«Una vera e propria agenzia illecita» che si occupava del trasferimento in Italia degli stranieri. Un’alternativa ai barconi della morte, ma altrettanto remunerativa. Il procuratore aggiunto di Palermo, Leonardo Agueci, definisce così l’organizzazione internazionale sgominata dalla Polizia nell’ambito dell’operazione Golden Circus, che ha portato al fermo di 41 persone, dodici delle quali a Palermo e Trapani. Cittadini provenienti per lo più dall’India, dal Pakistan e dal Bangladesh venivano fatti entrare illegalmente in Italia con la complicità di un funzionario regionale corrotto e della moglie, che avevano messo in piedi un’attività familiare grazie alla quale curare “in proprio” i contatti con gli imprenditori circensi.

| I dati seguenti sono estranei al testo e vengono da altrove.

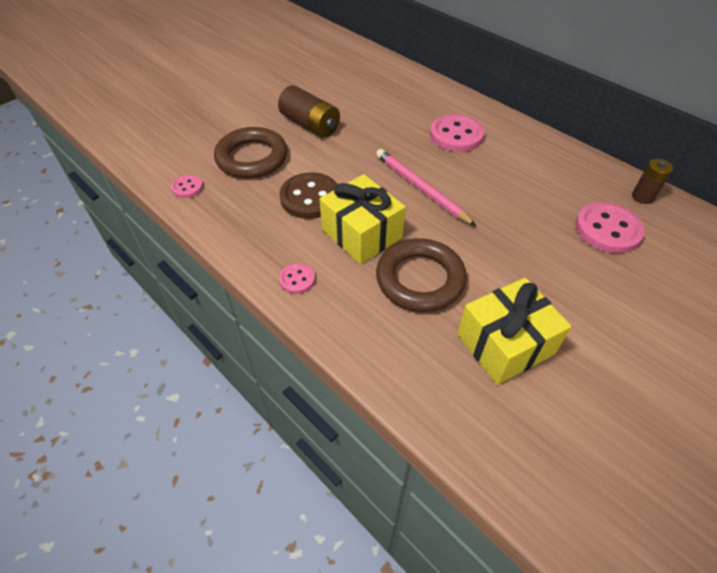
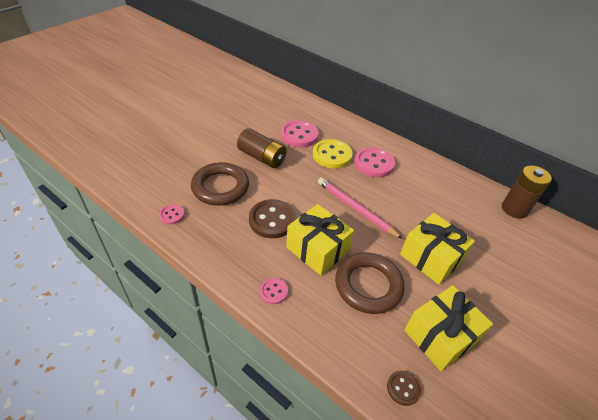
camera: 10 degrees left, 5 degrees down
(402, 124) = (332, 155): none -> yellow button
(442, 400) = (403, 388): none -> brown button
(511, 251) = (431, 258): none -> yellow gift
(607, 229) = (495, 237): pink button -> pink button (299, 135)
(642, 197) = (514, 209): brown battery -> brown battery, size x1.65

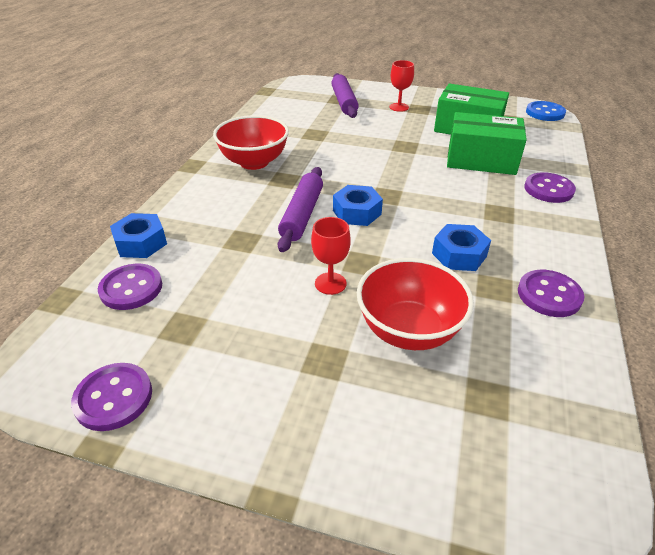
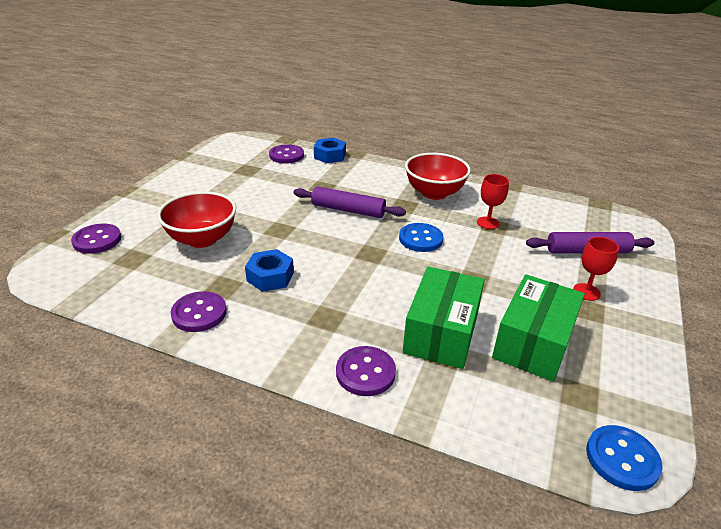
camera: 95 degrees right, 5 degrees down
(113, 398) = (209, 156): purple button -> purple button (97, 240)
(330, 283) = (262, 215): red goblet -> red goblet (488, 223)
(350, 169) = (420, 239): none -> blue button
(357, 212) = (346, 234): blue nut -> none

«All’interno dell’organizzazione – ha spiegato Agueci durante una conferenza stampa convocata in Procura per illustrare i dettagli del blitz – c’era una perfetta e articolata divisione dei compiti». Nulla era lasciato al caso. Così mentre un gruppo di persone di nazionalità indiana si occupava di reclutare le persone destinate ad arrivare in Italia «con sistemi più comodi dei barconi», altri avevano «funzioni di intermediazione» come Tommaso Latina Fernandez.
Un meccanismo reso più semplice dallo Statuto della Regione siciliana. «La legislazione regionale siciliana – ha spiegato il capo dei pm palermitani, Francesco Lo Voi – consente a differenza di quella nazionale di superare il limite fissato dai cosiddetti decreti flussi nel settore dello spettacolo e, soprattutto, nel settore circense». Così con procedure molto più semplici era possibile ottenere il nulla osta per il visto, rilasciato dall’assessorato alla Famiglia dopo avere acquisito un ulteriore nulla osta da parte della Questura. «È bastato individuare un soggetto in assessorato che si prestasse a svolgere queste attività, falsificando il precedente visto della questura anche con l’uso di timbri falsi, per potere essere consegnati agli immigrati che dovevano venire in Italia» ha aggiunto Lo Voi.
«Quello che è mancato e che continua a mancare, come dimostrano le ultime indagini – ha concluso Agueci – è un sistema di controlli e di trasparenza. Una mancanza che permette a funzionari infedeli di agire indisturbati».